Please copy the rows below word for word, beginning with the line containing "scientific name: Lanius collurio" and continuing through the line containing "family: Convolvulaceae", both included.

##############################

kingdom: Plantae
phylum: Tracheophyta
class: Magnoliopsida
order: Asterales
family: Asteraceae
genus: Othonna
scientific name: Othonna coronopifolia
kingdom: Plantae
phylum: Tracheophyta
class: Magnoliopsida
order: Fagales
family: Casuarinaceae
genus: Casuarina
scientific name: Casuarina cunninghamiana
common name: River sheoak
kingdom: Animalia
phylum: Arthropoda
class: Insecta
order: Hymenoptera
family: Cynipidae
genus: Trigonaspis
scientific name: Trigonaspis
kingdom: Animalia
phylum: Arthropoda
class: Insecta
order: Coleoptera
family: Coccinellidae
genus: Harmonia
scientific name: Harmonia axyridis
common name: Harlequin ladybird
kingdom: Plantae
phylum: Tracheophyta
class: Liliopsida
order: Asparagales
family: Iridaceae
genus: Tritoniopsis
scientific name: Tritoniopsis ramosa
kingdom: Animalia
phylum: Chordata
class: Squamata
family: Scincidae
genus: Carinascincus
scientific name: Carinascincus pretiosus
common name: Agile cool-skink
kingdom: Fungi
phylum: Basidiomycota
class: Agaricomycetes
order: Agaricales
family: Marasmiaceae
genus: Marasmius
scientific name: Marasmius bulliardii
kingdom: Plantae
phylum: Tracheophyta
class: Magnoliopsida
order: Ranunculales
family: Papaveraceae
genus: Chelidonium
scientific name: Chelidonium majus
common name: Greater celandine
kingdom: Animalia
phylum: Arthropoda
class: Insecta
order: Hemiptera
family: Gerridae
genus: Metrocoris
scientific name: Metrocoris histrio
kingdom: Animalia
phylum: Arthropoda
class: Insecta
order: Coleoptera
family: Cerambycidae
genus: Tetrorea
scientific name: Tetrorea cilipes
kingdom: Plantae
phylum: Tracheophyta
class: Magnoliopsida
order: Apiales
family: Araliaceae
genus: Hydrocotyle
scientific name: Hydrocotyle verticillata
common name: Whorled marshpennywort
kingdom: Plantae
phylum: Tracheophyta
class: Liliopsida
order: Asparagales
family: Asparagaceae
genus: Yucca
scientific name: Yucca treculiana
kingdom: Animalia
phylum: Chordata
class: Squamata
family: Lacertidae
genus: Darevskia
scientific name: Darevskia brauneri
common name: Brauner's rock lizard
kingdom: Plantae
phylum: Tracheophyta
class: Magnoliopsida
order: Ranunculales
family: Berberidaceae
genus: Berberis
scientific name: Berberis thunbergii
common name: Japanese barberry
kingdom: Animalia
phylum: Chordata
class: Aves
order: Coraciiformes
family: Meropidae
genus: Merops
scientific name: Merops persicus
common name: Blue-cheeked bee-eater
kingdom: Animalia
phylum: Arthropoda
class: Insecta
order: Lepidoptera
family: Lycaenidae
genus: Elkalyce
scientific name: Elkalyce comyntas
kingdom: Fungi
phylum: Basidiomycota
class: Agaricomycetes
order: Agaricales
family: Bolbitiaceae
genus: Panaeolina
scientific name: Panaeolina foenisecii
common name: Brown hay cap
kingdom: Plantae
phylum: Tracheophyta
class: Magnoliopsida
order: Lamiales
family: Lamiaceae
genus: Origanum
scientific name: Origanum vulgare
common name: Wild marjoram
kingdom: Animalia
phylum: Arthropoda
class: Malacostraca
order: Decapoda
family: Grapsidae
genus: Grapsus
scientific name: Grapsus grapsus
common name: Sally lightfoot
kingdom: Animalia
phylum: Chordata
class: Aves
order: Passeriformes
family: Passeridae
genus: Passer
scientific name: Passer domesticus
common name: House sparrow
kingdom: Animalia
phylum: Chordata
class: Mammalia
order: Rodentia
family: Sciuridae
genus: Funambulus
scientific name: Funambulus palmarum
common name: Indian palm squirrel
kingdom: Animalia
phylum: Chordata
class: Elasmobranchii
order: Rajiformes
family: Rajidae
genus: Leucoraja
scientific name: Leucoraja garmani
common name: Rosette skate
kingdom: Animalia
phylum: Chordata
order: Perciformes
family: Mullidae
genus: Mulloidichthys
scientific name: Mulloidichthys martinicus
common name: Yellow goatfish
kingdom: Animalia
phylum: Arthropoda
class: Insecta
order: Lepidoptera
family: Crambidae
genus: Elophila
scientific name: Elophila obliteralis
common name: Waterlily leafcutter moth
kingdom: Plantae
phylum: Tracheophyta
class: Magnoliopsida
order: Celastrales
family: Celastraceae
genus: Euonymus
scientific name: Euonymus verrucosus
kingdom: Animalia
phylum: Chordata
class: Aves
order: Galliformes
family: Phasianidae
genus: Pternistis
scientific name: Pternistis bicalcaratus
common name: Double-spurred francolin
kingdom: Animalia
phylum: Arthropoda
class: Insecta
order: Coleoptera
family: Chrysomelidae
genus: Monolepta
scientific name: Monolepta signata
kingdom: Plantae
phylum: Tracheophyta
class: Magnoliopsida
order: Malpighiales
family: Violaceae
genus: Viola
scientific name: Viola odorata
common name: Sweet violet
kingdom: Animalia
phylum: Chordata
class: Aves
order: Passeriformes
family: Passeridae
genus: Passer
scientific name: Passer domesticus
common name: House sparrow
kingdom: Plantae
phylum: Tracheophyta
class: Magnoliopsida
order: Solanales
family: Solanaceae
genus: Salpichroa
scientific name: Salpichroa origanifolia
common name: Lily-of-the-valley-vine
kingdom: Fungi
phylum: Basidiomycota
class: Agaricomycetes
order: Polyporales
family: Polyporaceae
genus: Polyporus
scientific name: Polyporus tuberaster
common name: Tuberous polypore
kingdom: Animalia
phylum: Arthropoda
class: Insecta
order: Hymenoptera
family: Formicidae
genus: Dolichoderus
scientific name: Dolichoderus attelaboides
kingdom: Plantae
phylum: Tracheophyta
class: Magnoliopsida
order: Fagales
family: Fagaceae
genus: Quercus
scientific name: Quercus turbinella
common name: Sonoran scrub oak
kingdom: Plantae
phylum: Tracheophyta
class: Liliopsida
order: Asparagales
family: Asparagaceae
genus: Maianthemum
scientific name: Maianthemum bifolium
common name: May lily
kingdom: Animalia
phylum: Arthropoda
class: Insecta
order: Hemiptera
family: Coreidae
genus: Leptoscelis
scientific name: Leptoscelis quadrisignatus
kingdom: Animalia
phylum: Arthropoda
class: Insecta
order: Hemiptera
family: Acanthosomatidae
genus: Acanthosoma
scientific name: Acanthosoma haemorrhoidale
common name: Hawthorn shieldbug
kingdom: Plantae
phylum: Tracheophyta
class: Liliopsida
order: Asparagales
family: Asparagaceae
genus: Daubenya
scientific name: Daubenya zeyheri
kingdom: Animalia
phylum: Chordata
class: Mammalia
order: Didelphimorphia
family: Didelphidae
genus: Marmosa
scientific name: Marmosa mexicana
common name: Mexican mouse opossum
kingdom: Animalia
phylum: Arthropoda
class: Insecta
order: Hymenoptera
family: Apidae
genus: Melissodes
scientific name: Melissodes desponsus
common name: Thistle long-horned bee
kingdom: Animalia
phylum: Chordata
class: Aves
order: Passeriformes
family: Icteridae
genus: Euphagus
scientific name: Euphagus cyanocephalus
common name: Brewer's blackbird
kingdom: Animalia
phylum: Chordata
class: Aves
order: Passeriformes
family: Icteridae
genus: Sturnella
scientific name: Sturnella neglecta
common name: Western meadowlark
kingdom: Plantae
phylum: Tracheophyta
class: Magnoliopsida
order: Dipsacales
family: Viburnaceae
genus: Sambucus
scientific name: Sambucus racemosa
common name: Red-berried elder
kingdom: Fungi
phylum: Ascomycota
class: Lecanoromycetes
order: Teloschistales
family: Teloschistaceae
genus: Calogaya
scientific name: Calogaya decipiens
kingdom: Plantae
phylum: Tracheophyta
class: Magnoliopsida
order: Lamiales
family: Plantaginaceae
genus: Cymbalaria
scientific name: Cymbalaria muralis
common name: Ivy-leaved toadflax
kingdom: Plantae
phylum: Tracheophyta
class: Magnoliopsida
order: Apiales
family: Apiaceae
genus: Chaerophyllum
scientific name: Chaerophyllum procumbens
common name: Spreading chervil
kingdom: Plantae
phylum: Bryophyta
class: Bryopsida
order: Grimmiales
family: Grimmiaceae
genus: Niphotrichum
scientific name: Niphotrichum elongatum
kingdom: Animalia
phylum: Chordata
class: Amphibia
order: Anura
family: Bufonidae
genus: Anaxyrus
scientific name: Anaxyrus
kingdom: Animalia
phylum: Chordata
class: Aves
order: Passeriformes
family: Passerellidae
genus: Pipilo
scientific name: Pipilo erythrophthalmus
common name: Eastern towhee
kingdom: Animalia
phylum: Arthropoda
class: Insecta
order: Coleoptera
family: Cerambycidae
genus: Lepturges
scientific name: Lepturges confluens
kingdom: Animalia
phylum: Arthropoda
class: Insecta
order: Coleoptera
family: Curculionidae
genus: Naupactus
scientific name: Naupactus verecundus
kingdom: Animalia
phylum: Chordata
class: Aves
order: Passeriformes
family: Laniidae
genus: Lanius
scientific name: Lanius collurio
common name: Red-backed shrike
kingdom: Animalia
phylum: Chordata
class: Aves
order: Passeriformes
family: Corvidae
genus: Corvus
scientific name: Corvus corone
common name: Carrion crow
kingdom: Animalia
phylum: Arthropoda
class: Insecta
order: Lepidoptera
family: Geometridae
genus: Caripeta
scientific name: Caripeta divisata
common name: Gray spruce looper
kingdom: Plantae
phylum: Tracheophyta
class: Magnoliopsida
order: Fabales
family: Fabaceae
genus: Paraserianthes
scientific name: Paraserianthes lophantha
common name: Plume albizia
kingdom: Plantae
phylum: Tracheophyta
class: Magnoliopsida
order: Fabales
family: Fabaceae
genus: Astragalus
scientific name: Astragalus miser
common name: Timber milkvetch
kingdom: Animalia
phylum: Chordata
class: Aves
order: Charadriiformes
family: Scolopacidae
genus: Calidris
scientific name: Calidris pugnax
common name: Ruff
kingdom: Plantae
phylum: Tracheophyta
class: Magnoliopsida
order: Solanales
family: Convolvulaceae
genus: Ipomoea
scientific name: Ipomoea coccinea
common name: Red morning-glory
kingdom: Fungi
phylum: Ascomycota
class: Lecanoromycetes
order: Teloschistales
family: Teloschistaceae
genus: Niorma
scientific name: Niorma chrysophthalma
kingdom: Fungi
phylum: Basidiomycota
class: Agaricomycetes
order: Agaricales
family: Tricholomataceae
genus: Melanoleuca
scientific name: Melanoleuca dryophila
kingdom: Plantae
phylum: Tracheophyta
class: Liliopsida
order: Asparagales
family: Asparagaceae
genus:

##############################

Answer to the exercise:
scientific name: Lanius collurio
common name: Red-backed shrike
kingdom: Animalia
phylum: Chordata
class: Aves
order: Passeriformes
family: Corvidae
genus: Corvus
scientific name: Corvus corone
common name: Carrion crow
kingdom: Animalia
phylum: Arthropoda
class: Insecta
order: Lepidoptera
family: Geometridae
genus: Caripeta
scientific name: Caripeta divisata
common name: Gray spruce looper
kingdom: Plantae
phylum: Tracheophyta
class: Magnoliopsida
order: Fabales
family: Fabaceae
genus: Paraserianthes
scientific name: Paraserianthes lophantha
common name: Plume albizia
kingdom: Plantae
phylum: Tracheophyta
class: Magnoliopsida
order: Fabales
family: Fabaceae
genus: Astragalus
scientific name: Astragalus miser
common name: Timber milkvetch
kingdom: Animalia
phylum: Chordata
class: Aves
order: Charadriiformes
family: Scolopacidae
genus: Calidris
scientific name: Calidris pugnax
common name: Ruff
kingdom: Plantae
phylum: Tracheophyta
class: Magnoliopsida
order: Solanales
family: Convolvulaceae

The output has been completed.